A vitória de Aécio num avião, o lamento de um ex-delegado da Polícia Federal e o jornalismo brega

Atualizado em 14 de novembro de 2014 às 23:49
"Obrigado pelo carinho, pessoal"
“Obrigado pelo carinho, pessoal”

 

Uma das grandes questões que assombram a humanidade desde priscas eras é a seguinte: qual a linha que separa o brega — ou kitsch — da grande arte? Por que um vaso quebrado chinês de Ai Wei Wei tem mais valor do que um auto-retrato de Romero Britto? Por que Chico Buarque falando quer ficar no seu corpo como tatuagem é superior a Odair José mandando a namorada parar de tomar a pílula?

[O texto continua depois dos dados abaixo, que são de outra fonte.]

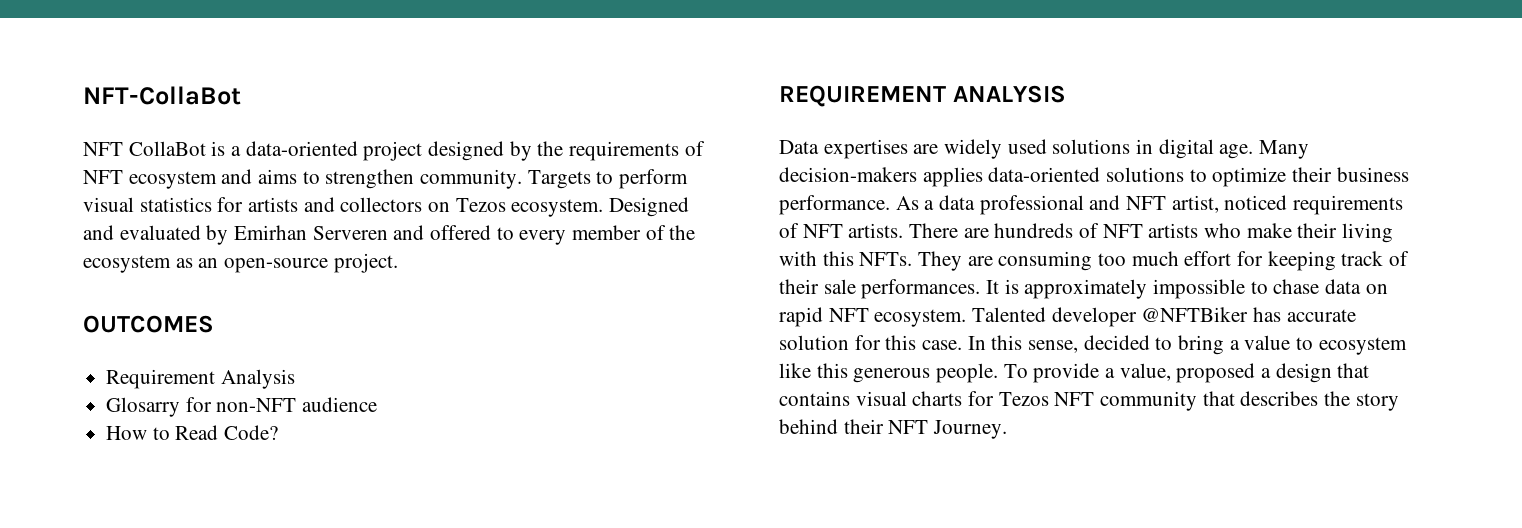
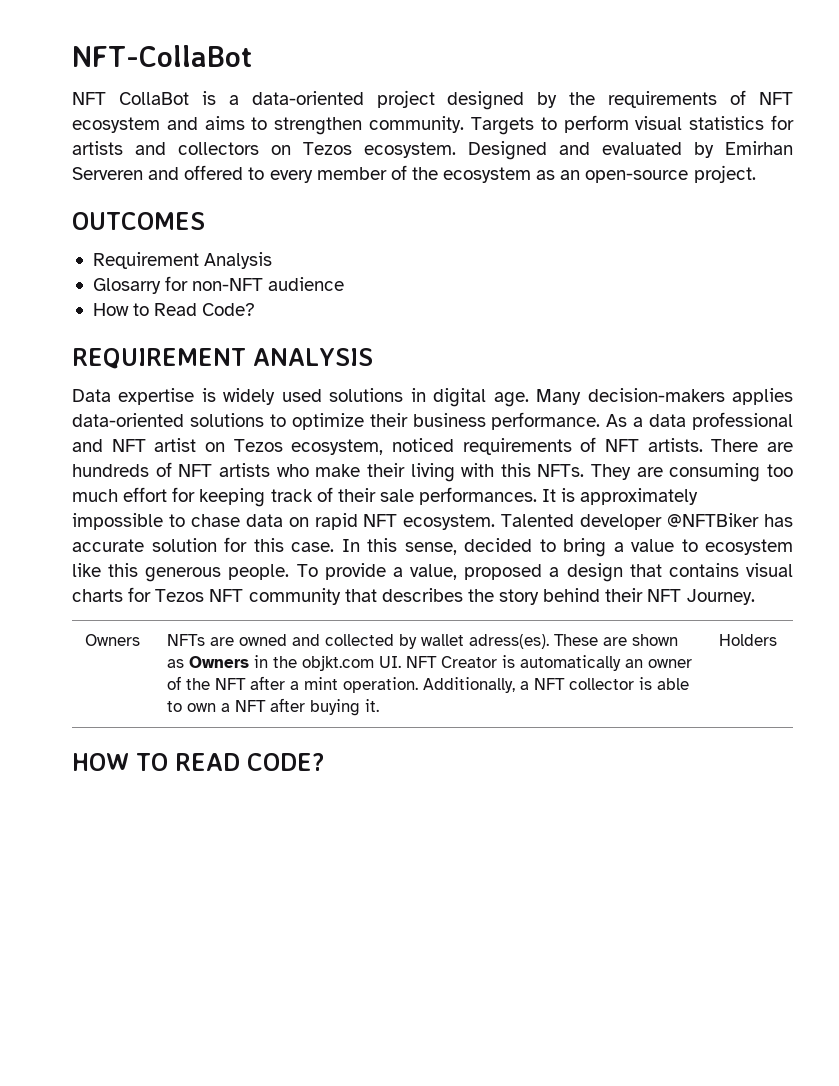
[823,139,939,159] expertises are -> [118,388,216,405] expertise is
[1171,195,1219,213] artist, -> [154,438,384,455] artist on Tezos ecosystem,
(1008, 429) none -> [85,634,141,646] [167,634,679,649] [167,655,693,671] [167,676,690,693] [167,698,380,716] [719,634,778,646] [72,753,325,771] // Owners | NFTs are owned and collected by wallet adress(es). These are shown as Owners in the objkt.com UI. NFT Creator is automatically an owner of the NFT after a mint operation. Additionally, a NFT collector is able to own a NFT after buying it. | Holders // HOW TO READ CODE?

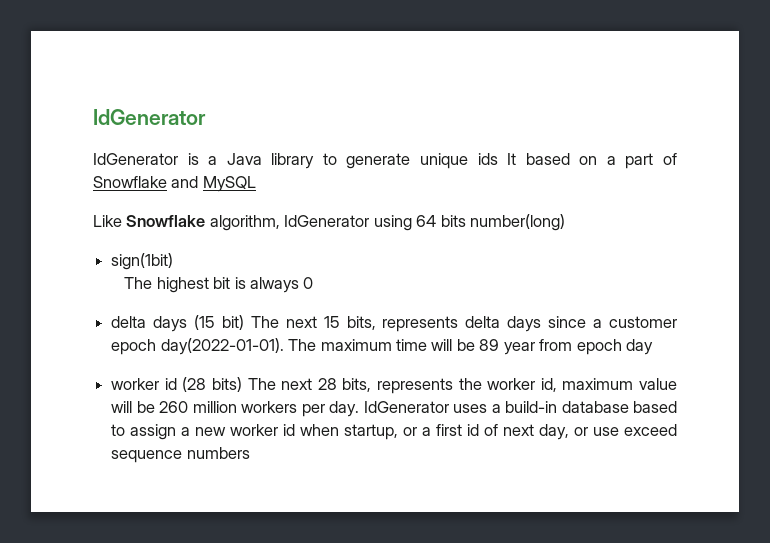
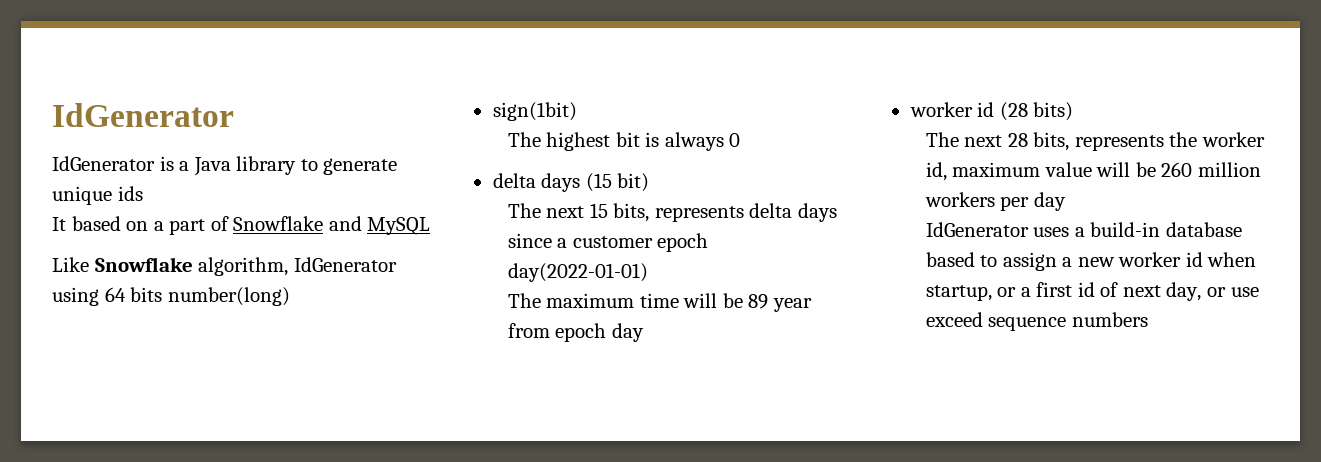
(498, 159) none -> (143, 193) //
(244, 322) none -> (650, 182) //
[160,338,284,355] day(2022-01-01). -> [507,263,648,282] day(2022-01-01) //
(242, 384) none -> (1074, 111) //
[329,401,360,417] day. -> [1033,192,1066,211] day //

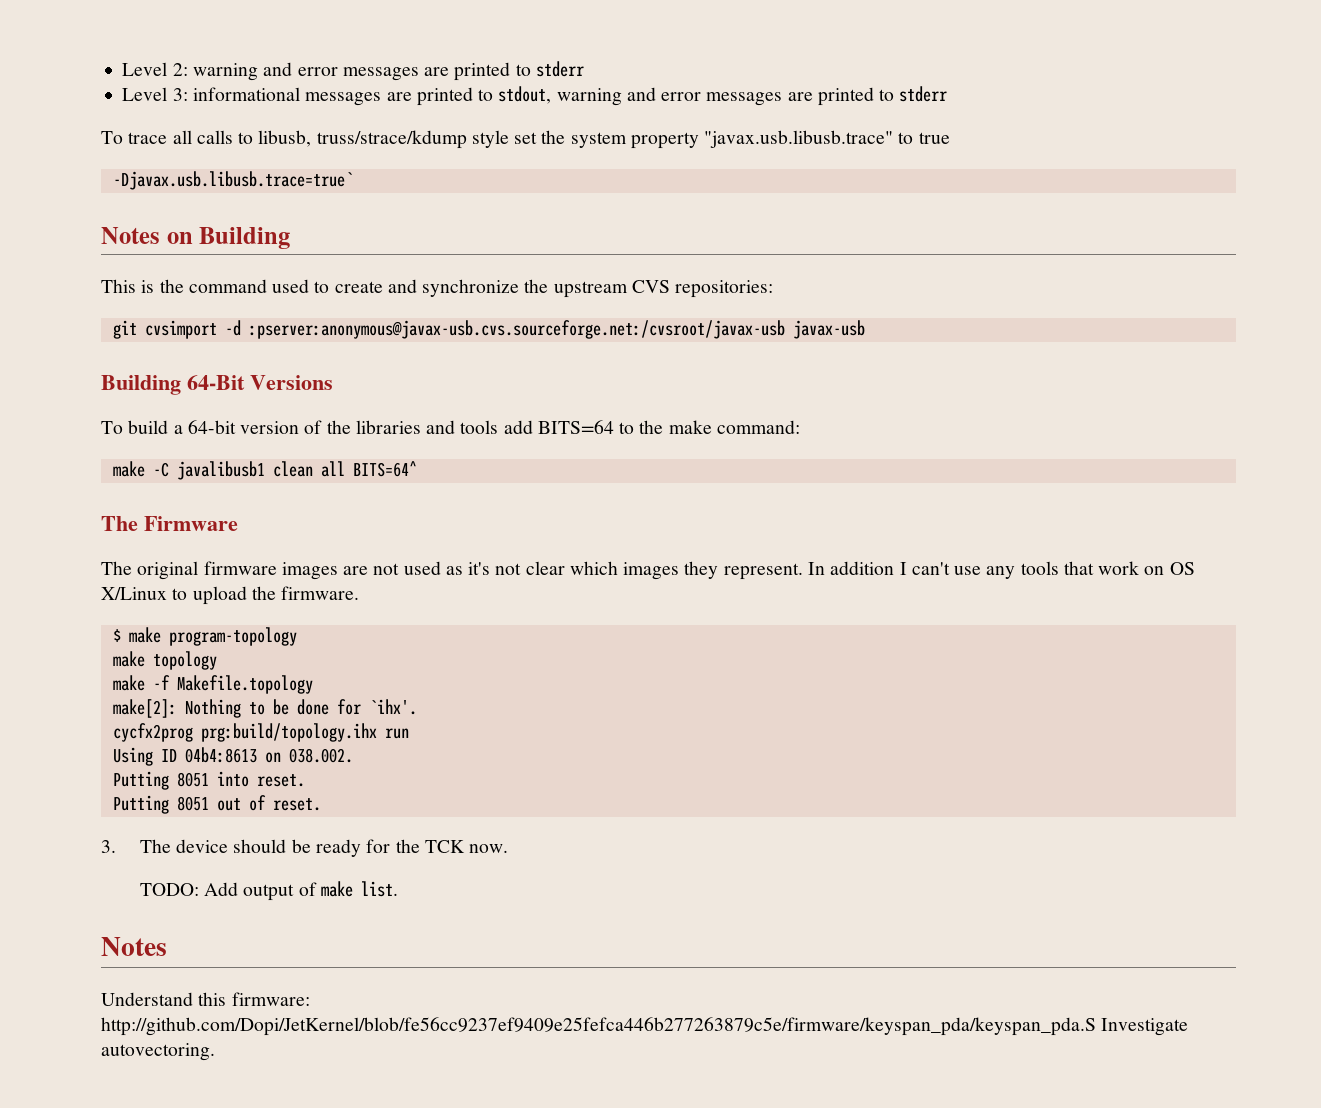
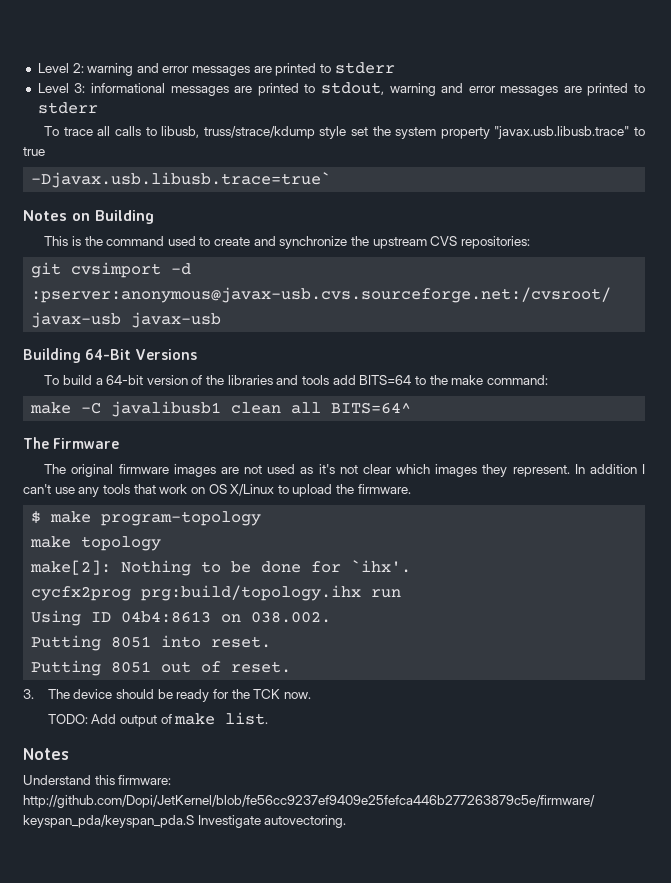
[112,675,313,694] // make -f Makefile.topology -> (162, 543) none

O brega está em todas as áreas: política, religião, literatura, economia, erotismo, publicidade, televisão etc. Se é difícil definí-lo, é fácil reconhecê-lo. Você percebe sua presença. O sentimento de “ugh” está na tela, nas notas, nas palavras.

Quer se trate de um anão de jardim, de uma balada do Jota Quest, de uma poesia de Pedro Bial, de uma frase de Paulo Coelho, do piscar de olhos de Bambi, de um beijo no coração — a breguice está lá, reconhecível como o rosto de sua tia querida. Não há muito espaço para a dúvida. Se você acha que pode ser, então é. No jornalismo, claro, não é diferente. (Aliás, quem faz um apanhado do que há de melhor nessa seara é o Wando em sua coluna no Yahoo).

Bem, esse blablablá foi para compartilhar um artigo de Ricardo Noblat no Globo. Noblat narra o que aconteceu num voo em que Aécio Neves estava presente. Não fica claro se o jornalista estava no avião ou se a história lhe foi contada por uma de suas fontes (talvez a mesma que lhe garantiu que a morte de Ariano Suassuna era “questão de horas”. Suassuna, aos 87 anos, estava numa UTI, em coma). Deveria? Isso é outra questão.

Assim como é outra questão o fato de tudo isso ter acontecido numa quarta-feira à tarde. O que o senador fazia no Rio?

A cena, uma ode ao que poderia ter sido e não foi, é uma apoteose brega — ou kitsch. Como disse Milan Kundera, “não importa o quanto o desprezemos, o kitsch é uma parte integral da condição humana”.

Eis o relato:

 

– Isto é uma pegadinha? – espantou-se a mulher ao olhar para o homem sentado na cadeira do corredor da terceira fila do voo 1488 da GOL, que decolaria ontem, no meio da tarde, do aeroporto Santos Dumont, no Rio de Janeiro, com destino a Brasília.

– Pegadinha, como? – perguntou o homem, sorrindo.

– O senhor é a cara de Aécio – observou a mulher.

– Eu sou Aécio – o homem respondeu.

Instalou-se então a confusão, que acabou por atrasar a decolagem. Bem mais da metade dos passageiros que quase lotavam o avião fez questão de cumprimentar o senador Aécio Neves (PSDB-MG) e de tirar fotos junto com ele.

Outra mulher comentou depois de abraçar Aécio:

– Você está por aqui? Não acredito.

Um homem idoso apertou a mão de Aécio e disse:

– Aécio, é você? Chorei muito quando você perdeu a eleição.

Entre uma foto e outra com o senador, uma jovem tascou:

– Nossa, você é muito bonito. É mais bonito do que na televisão.

A tripulação teve trabalho para conseguir que as pessoas ocupassem seus assentos. Antes que o avião decolasse, por três vezes, e a curtos intervalos, passageiros gritaram o nome de Aécio provocando aplausos.

Na descida do avião em Brasília, o comandante falou aos passageiros por meio do sistema de som:

– A GOL sente-se honrada em transportar o senador Aécio Neves, futuro presidente do Brasil.

Novamente Aécio foi aplaudido. E por último foi aplaudido ao se levantar para desembarcar, olhar para os fundos do avião e dizer:

– Obrigado pelo carinho, pessoal.

 

O deputado federal Fernando Francischini (SD-PR) deu o link do artigo em seu Facebook, chamando de “crônica de uma vitória anunciada”. Francischini é delegado licenciado da Polícia Federal.

Imagine isso ilustrado por Hans Donner ou filmado por Cecil B. DeMille ou ainda pelo diretor de “Chiquititas”. Noblat não confirma se a Gol vai inaugurar vôos para Cláudio, em Minas.